Na sequência do encerramento da junta médica de Angola em Portugal, que aconteceu em fevereiro, dezenas de doentes regressaram a Angola, mas a maioria optou por permanecer em Portugal, alegando que precisavam de continuar a receber tratamentos que afirmam não existir no seu país.

Na altura, o Governo angolano afirmou que, antes do fecho desta junta médica encontravam-se em Portugal 385 cidadãos, entre doentes e acompanhantes. O fecho da junta seguiu-se a uma auditoria que avaliou os doentes e terá detetado “vários abusos no uso deste mecanismo”.

Em fevereiro regressaram 27 doentes, que se juntaram aos 17 que já tinham optado por voltar, por meios próprios, porque tinham a sua situação de saúde resolvida. Ficaram 47 doentes e 20 acompanhantes, a receber apoio do Estado angolano, com regresso previsto até ao final do ano.

Os outros cerca de 100 doentes que optaram por não regressar ficaram por conta própria e sem o apoio do Estado, nem para o pagamento do quarto na pensão onde ainda vivem, nem para despesas. Continuaram, contudo, a receber tratamento médico, ao abrigo do acordo entre Angola e Portugal na área da saúde.

O presidente da ADAP, Gabriel Tchimuco, disse à agência Lusa que os doentes que optaram por ficar em Portugal fizeram-no para sobreviver, pois não têm resposta clínica em Angola.

Trata-se, sobretudo, de doentes transplantados ou que realizam hemodiálise, além de casos oncológicos.

Gabriel Tchimuco, que foi sujeito a um transplante renal em Portugal, foi um dos que regressou a Angola e teve de voltar, pois não encontrou resposta clínica ao nível dos exames e medicamentos.

“Quis saber onde faria os tratamentos, qual o hospital, mas não me conseguiram dar resposta. Beneficiei novamente de uma credencial de junta. Vim novamente de junta porque tive de dar o peito às balas e ir a Luanda por causa disso”, contou.

Até ao momento, “apenas regressaram três ou quatro dos doentes que foram”, porque as autoridades “tiveram de reconhecer que não há condições para os transplantados renais em Luanda, não só por causa da questão medicamentosa, mas também laboratorial, cirúrgica”, prosseguiu.

O presidente da ADAP indicou ainda que, dos doentes que regressaram, morreu um que tinha sido sujeito a uma traqueostomia, bem como uma criança que tinha recebido um transplante de medula. Um outro doente morreu recentemente em Portugal.

Gabriel Tchimuco lamenta sobretudo a indecisão das autoridades angolanas que deviam ter definido em que circunstâncias clínicas um doente deve permanecer em Lisboa.

“Deviam fazer um ofício, os doentes em situação y, devem permanecer em Portugal. Eu vim, com uma credencial para um mês, mas há muitas coias para fazer, exames para fazer, não sou o único doente do hospital, há uma lista”, sublinhou.

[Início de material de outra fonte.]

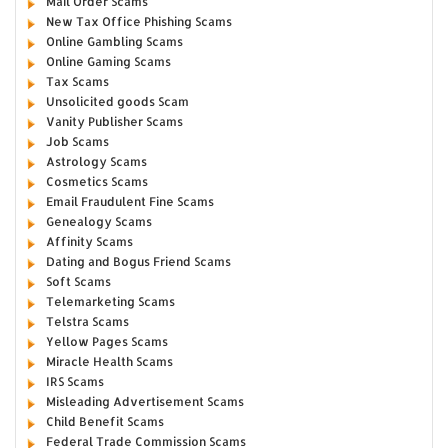
Mail Order Scams
New Tax Office Phishing Scams
Online Gambling Scams
Online Gaming Scams
Tax Scams
Unsolicited goods Scam
Vanity Publisher Scams
Job Scams
Astrology Scams
Cosmetics Scams
Email Fraudulent Fine Scams
Genealogy Scams
Affinity Scams
Dating and Bogus Friend Scams
Soft Scams
Telemarketing Scams
Telstra Scams
Yellow Pages Scams
Miracle Health Scams
IRS Scams
Misleading Advertisement Scams
Child Benefit Scams
Federal Trade Commission Scams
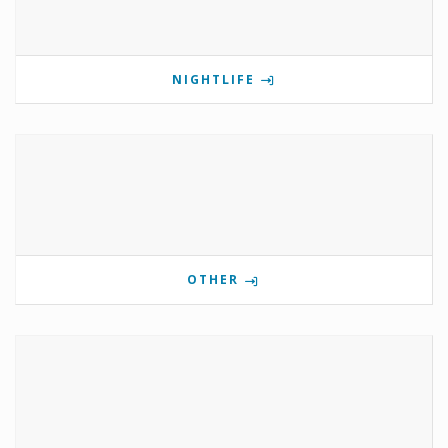
NIGHTLIFE
OTHER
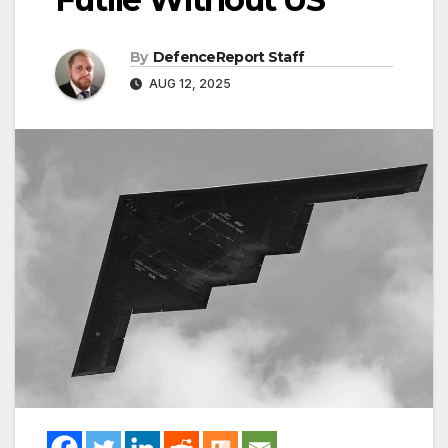
By
DefenceReport Staff
AUG 12, 2025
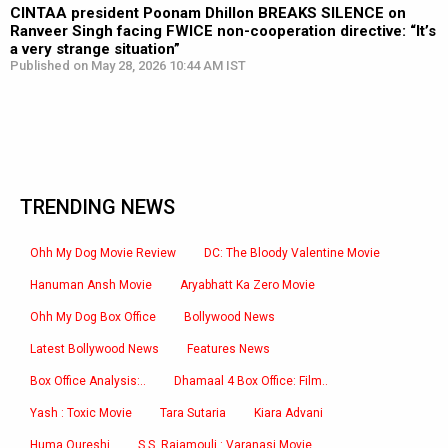
CINTAA president Poonam Dhillon BREAKS SILENCE on
Ranveer Singh facing FWICE non-cooperation directive: “It’s
a very strange situation”
Published on May 28, 2026 10:44 AM IST
TRENDING NEWS
Ohh My Dog Movie Review
DC: The Bloody Valentine Movie
Hanuman Ansh Movie
Aryabhatt Ka Zero Movie
Ohh My Dog Box Office
Bollywood News
Latest Bollywood News
Features News
Box Office Analysis:..
Dhamaal 4 Box Office: Film..
Yash : Toxic Movie
Tara Sutaria
Kiara Advani
Huma Qureshi
S.S. Rajamouli : Varanasi Movie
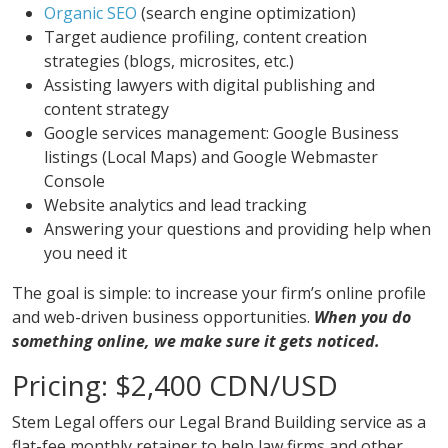
Organic SEO
(search engine optimization)
Target audience profiling, content creation
strategies (blogs, microsites, etc.)
Assisting lawyers with digital publishing and
content strategy
Google services management: Google Business
listings (Local Maps) and Google Webmaster
Console
Website analytics and lead tracking
Answering your questions and providing help when
you need it
The goal is simple: to increase your firm’s online profile
and web-driven business opportunities.
When you do
something online, we make sure it gets noticed.
Pricing: $2,400 CDN/USD
Stem Legal offers our Legal Brand Building service as a
flat-fee monthly retainer to help law firms and other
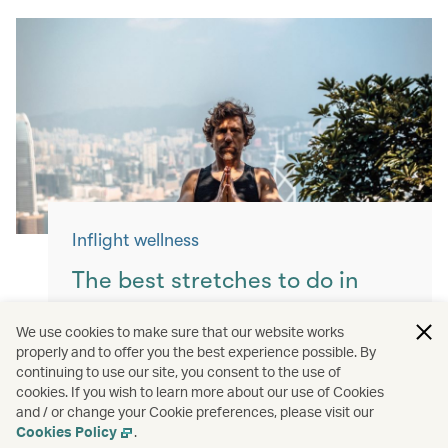
Inflight wellness
The best stretches to do in
flight
We use cookies to make sure that our website works
properly and to offer you the best experience possible. By
Keep yourself moving with these simple
continuing to use our site, you consent to the use of
exercises for a more comfortable flight.
cookies. If you wish to learn more about our use of Cookies
and / or change your Cookie preferences, please visit our
Read more
Cookies Policy
.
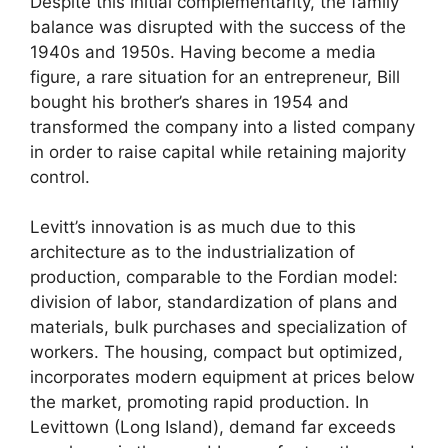
Despite this initial complementarity, the family
balance was disrupted with the success of the
1940s and 1950s. Having become a media
figure, a rare situation for an entrepreneur, Bill
bought his brother’s shares in 1954 and
transformed the company into a listed company
in order to raise capital while retaining majority
control.
Levitt’s innovation is as much due to this
architecture as to the industrialization of
production, comparable to the Fordian model:
division of labor, standardization of plans and
materials, bulk purchases and specialization of
workers. The housing, compact but optimized,
incorporates modern equipment at prices below
the market, promoting rapid production. In
Levittown (Long Island), demand far exceeds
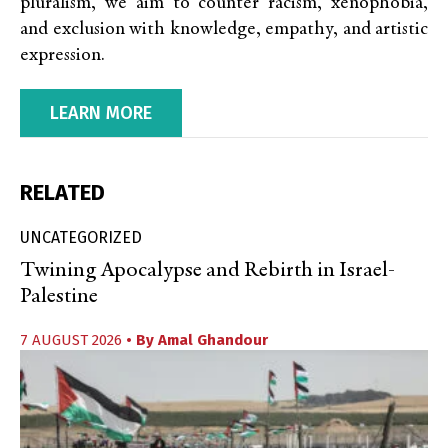
pluralism, we aim to counter racism, xenophobia,
and exclusion with knowledge, empathy, and artistic
expression.
LEARN MORE
RELATED
UNCATEGORIZED
Twining Apocalypse and Rebirth in Israel-
Palestine
7 AUGUST 2026
• By
Amal Ghandour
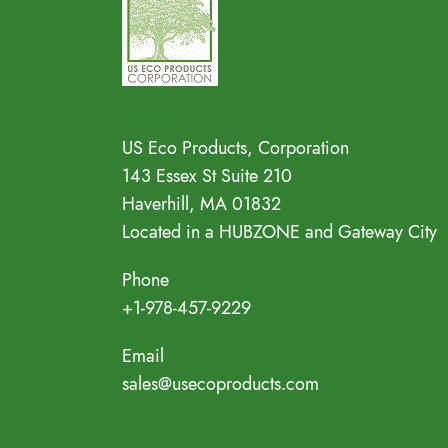
Address
US Eco Products, Corporation
143 Essex St Suite 210
Haverhill, MA 01832
Located in a HUBZONE and Gateway City
Phone
+1-978-457-9229
Email
sales@usecoproducts.com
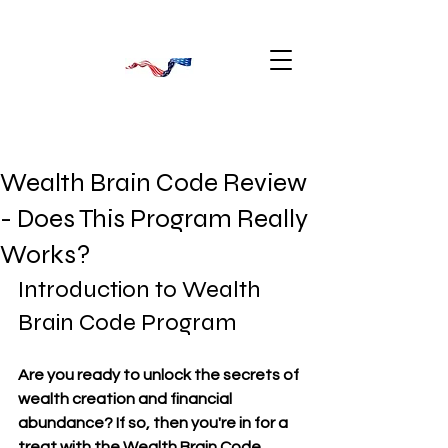
Wealth Brain Code Review
- Does This Program Really
Works?
Introduction to Wealth 
Brain Code Program
Are you ready to unlock the secrets of 
wealth creation and financial 
abundance? If so, then you're in for a 
treat with the Wealth Brain Code 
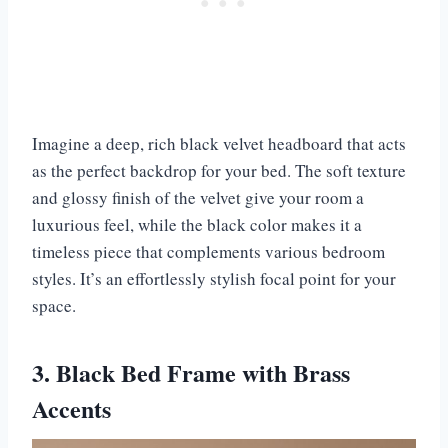
Imagine a deep, rich black velvet headboard that acts
as the perfect backdrop for your bed. The soft texture
and glossy finish of the velvet give your room a
luxurious feel, while the black color makes it a
timeless piece that complements various bedroom
styles. It’s an effortlessly stylish focal point for your
space.
3. Black Bed Frame with Brass
Accents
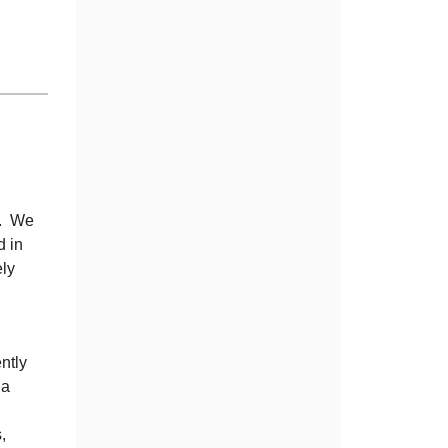
ot. We
d in
ely
ently
 a
,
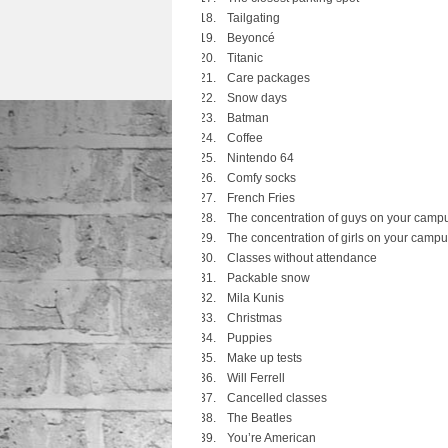
Tailgating
Beyoncé
Titanic
Care packages
Snow days
Batman
Coffee
Nintendo 64
Comfy socks
French Fries
The concentration of guys on your camp
The concentration of girls on your camp
Classes without attendance
Packable snow
Mila Kunis
Christmas
Puppies
Make up tests
Will Ferrell
Cancelled classes
The Beatles
You’re American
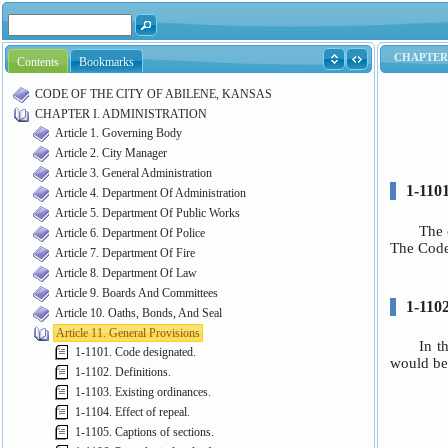
Contents
Bookmarks
CODE OF THE CITY OF ABILENE, KANSAS
CHAPTER I. ADMINISTRATION
Article 1. Governing Body
Article 2. City Manager
Article 3. General Administration
Article 4. Department Of Administration
Article 5. Department Of Public Works
Article 6. Department Of Police
Article 7. Department Of Fire
Article 8. Department Of Law
Article 9. Boards And Committees
Article 10. Oaths, Bonds, And Seal
Article 11. General Provisions
1-1101. Code designated.
1-1102. Definitions.
1-1103. Existing ordinances.
1-1104. Effect of repeal.
1-1105. Captions of sections.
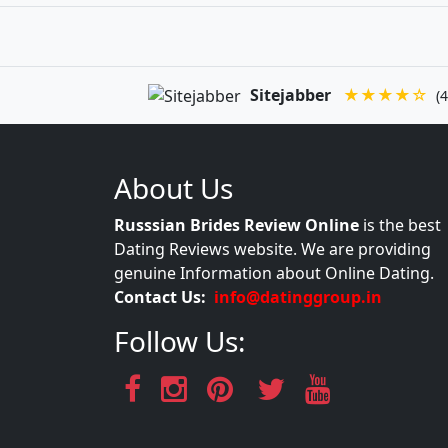
Sitejabber
★★★★☆
(4
About Us
Russsian Brides Review Online
is the best
Dating Reviews website. We are providing
genuine Information about Online Dating.
Contact Us:
info@datinggroup.in
Follow Us:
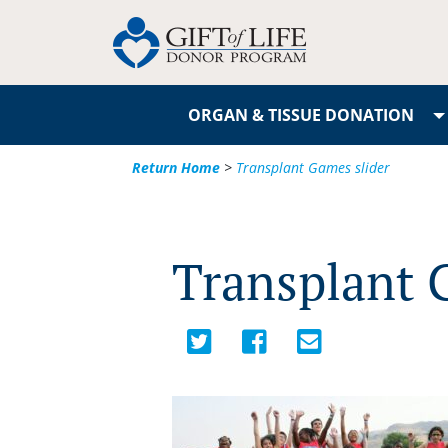
ORGAN & TISSUE DONATION
Return Home
>
Transplant Games slider
Transplant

As preocupações estendem-se aos doentes que, temendo pela própria vida se voltassem a Angola, por alegada falta de resposta médica para as suas patologias crónicas, ficaram por conta própria em Portugal.

“A vida não tem preço. Muitos de nós temos condições em Angola, mas depois temos o problema das condições hospitalares. Ir para Angola é uma eutanásia antecipada”, referiu.

Alguns dos doentes que ficaram por sua conta “têm algum apoio do Estado português, que dá para sobreviver, não dá para viver, mas dá para sobreviver”.

A ajuda também chega de familiares, amigos e da Santa Casa da Misericórdia de Lisboa (SCML) e da Igreja Evangélica, que “tem ajudado muito”, sobretudo ao nível da alimentação e, em alguns casos, em apoio no alojamento.

A partilha de quartos por vários doentes também tem sido uma solução adotada para quem não tem mais meios, mas prefere ficar em Portugal.

Estas preocupações ficaram explanadas numa carta que a ADAP endereçou recentemente ao ministro dos Negócios Estrangeiros português, a quem a associação afirma que está a ponderar requerer um “pedido de proteção subsidiária de abrigo em Portugal ou num Estado da União Europeia”.

Na missiva, a que a Lusa teve acesso, os representantes dos doentes angolanos em Portugal acusam o Governo de Angola de colocar “todos os doentes sem abrigo, sem apoio alimentar, transporte e outros meios de necessidades vitais, humanamente imprescindíveis”.

“Sendo o direito à saúde universal, reiteramos aqui um pedido de urgente intervenção num quadro de solidariedade humana no domínio da saúde, ou no limite ver-nos-emos forçados a requerer pedido de proteção subsidiária de abrigo em Portugal ou num Estado da União Europeia”, prossegue a carta.